If you’re starting a new job or want to lower the amount of federal income taxes your employer is withholding from your paycheck, including deduction allowances when filling out a W-4 form enables you to avoid the consequences of withholding too much federal taxes. The IRS allows you to claim as many W-4 deductions as you’re legally entitled to.
Technically speaking, there is no specific limit to the number of deductions you can claim on your W-4. However, it is essential to ensure that you are legally eligible to claim deductions in order to ensure that you don't violate IRS policies.
Federal tax law requires employers to withhold enough money from the paychecks of most employees to cover their employees’ annual federal taxes. Employers remit the monies to the U.S. Treasury throughout the year. To determine the amount that employers should withhold for federal taxes, employees fill out IRS Form W-4, Employee's Withholding Allowance Certificate. This form includes three worksheets to help employees determine how many allowances to claim.
The Personal Allowances Worksheet allows you to claim yourself, your spouse, your dependents and two specific types of credits as allowances. The Two Earners/Multiple Jobs Worksheet enables you to determine how many allowances to claim if you and your spouse both have a job or if either or both of you have more than one job.
The W-4 Deductions and Adjustments Worksheet helps you estimate the itemized deductions that you plan to declare on your next federal income tax return, or Form 1040. Common itemized deductions include charitable contributions, state and local taxes, and home mortgage interest. When estimating deductions on a W-4, use the Schedule A amounts from your most recent federal income tax return and make any necessary adjustments for the current tax year. Complete the worksheet to determine your deduction allowances. If you did not file a Schedule A with your previous year’s return, but plan to itemize deductions on your current year's federal tax return, use IRS Schedule A to estimate your deductions. Complete the worksheet to determine your deduction allowances.
Impact of W-4 Deductions
W-4 allowances reduce the amount withheld from your wages for federal taxes. In 2010, each allowance reduced taxable income by $3,650. The greater your W-4 deductions, the more allowances you can claim.

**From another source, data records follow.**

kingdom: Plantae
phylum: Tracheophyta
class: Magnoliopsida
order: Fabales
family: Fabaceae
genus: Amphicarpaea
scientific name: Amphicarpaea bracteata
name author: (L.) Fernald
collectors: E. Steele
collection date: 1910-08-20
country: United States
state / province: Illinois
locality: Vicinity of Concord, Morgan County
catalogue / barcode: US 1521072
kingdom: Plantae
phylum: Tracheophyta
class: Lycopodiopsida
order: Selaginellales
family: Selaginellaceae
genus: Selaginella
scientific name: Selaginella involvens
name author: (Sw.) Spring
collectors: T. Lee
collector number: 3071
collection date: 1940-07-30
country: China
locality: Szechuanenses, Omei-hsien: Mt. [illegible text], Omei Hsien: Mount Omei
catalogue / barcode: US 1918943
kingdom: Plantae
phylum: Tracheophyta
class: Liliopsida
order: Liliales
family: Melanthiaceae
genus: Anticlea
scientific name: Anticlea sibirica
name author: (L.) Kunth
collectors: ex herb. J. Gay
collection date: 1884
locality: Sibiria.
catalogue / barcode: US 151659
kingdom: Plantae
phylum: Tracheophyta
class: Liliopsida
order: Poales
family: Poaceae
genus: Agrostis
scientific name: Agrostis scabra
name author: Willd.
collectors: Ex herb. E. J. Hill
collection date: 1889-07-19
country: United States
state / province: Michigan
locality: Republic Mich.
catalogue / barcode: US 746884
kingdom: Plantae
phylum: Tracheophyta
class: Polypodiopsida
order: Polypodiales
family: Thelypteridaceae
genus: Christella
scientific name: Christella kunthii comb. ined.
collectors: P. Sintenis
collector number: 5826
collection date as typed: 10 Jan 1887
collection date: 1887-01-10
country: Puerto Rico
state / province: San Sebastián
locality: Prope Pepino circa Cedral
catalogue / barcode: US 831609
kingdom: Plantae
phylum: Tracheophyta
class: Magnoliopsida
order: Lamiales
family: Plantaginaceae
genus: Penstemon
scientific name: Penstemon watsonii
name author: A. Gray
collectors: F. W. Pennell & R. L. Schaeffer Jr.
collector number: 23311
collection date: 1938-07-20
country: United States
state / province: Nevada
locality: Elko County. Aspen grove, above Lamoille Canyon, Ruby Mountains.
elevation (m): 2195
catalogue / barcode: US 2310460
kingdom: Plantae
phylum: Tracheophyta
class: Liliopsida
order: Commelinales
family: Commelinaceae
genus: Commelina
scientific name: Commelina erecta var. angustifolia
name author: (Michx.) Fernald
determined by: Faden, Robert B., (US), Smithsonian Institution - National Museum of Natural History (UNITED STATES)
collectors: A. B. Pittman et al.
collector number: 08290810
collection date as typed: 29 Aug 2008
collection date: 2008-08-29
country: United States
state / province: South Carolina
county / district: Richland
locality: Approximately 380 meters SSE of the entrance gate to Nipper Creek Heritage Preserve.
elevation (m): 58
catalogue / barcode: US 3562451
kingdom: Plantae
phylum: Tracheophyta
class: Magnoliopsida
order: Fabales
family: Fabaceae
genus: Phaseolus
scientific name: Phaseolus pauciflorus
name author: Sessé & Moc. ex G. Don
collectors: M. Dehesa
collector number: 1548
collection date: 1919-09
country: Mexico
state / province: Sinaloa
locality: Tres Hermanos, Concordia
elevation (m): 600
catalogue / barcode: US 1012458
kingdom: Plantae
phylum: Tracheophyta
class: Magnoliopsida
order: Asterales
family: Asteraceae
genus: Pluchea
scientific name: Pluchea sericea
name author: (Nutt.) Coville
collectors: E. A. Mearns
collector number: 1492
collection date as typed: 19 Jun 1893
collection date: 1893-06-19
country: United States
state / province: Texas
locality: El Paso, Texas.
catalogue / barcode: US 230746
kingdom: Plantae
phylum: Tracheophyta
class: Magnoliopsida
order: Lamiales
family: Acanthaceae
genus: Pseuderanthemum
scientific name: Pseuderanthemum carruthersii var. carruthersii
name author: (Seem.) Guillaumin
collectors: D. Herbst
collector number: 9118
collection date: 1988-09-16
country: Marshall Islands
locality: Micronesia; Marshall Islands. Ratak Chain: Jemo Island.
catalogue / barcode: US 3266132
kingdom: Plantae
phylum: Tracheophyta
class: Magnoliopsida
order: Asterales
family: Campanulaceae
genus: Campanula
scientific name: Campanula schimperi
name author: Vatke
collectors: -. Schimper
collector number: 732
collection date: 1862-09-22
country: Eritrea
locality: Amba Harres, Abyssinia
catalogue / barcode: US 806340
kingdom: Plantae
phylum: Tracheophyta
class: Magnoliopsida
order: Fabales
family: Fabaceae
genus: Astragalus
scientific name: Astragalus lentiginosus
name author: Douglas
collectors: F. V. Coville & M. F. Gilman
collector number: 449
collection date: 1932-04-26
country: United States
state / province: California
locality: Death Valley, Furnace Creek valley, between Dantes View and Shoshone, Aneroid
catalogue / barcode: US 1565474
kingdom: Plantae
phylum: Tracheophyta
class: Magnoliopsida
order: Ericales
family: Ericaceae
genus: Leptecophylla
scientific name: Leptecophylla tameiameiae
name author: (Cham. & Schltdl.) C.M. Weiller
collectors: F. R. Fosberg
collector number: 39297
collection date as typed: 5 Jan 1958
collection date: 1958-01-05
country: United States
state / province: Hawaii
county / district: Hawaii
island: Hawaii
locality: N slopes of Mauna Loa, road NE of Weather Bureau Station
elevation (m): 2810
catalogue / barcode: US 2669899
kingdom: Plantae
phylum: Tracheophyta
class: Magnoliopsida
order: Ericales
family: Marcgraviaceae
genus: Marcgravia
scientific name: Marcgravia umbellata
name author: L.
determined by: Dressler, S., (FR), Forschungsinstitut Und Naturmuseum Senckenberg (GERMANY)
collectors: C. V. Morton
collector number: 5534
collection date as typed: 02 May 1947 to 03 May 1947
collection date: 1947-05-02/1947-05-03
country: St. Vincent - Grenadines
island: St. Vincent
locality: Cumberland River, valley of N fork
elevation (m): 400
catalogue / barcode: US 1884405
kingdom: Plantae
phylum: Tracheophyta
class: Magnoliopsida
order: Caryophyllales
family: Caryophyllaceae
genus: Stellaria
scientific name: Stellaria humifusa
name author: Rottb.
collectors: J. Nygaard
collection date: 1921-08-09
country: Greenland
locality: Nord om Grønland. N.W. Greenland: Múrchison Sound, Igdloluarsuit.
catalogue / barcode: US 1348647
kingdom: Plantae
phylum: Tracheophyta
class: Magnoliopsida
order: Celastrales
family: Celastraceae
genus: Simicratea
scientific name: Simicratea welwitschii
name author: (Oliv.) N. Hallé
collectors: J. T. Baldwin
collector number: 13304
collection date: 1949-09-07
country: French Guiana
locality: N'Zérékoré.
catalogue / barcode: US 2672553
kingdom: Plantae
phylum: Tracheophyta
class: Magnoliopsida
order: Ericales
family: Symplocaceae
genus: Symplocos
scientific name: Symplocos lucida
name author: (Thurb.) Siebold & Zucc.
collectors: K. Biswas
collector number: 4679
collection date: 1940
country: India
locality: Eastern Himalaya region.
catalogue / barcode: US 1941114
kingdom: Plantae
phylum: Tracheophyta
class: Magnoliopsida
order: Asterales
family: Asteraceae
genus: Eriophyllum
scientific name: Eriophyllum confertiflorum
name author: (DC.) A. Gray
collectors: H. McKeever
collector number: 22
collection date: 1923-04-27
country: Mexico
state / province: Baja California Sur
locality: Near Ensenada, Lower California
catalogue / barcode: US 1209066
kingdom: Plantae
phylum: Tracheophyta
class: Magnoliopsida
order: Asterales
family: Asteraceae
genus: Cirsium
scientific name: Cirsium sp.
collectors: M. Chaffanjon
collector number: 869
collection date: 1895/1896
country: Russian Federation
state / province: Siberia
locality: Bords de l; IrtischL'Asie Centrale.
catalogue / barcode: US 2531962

Choosing not to claim W-4 deductions may result in your employer's substantially overwithholding taxes from your paycheck. Although you will recover these funds by receiving a larger tax refund, this outcome is not optimal in most cases. You could have been spending, saving or investing that money instead of, in effect, giving the U.S. Treasury an interest-free loan.
Wage earners should aim to have their withholding roughly equal their actual federal tax obligation. A common strategy is to claim deductions and other W-4 allowances so that you either receive a small refund from your annual income tax return or owe the federal government a small amount. Be careful not to claim too many deductions and allocations. If your employer withholds significantly less than your actual federal tax burden for the year, you may have to pay interest and a penalty for underpaying withholding taxes.
You should carefully review your W-4 each year, especially when there are significant changes to the tax code, like for the 2018 tax year. The IRS provides an online withholding calculator to help you determine your optimal withholding level (see Resources).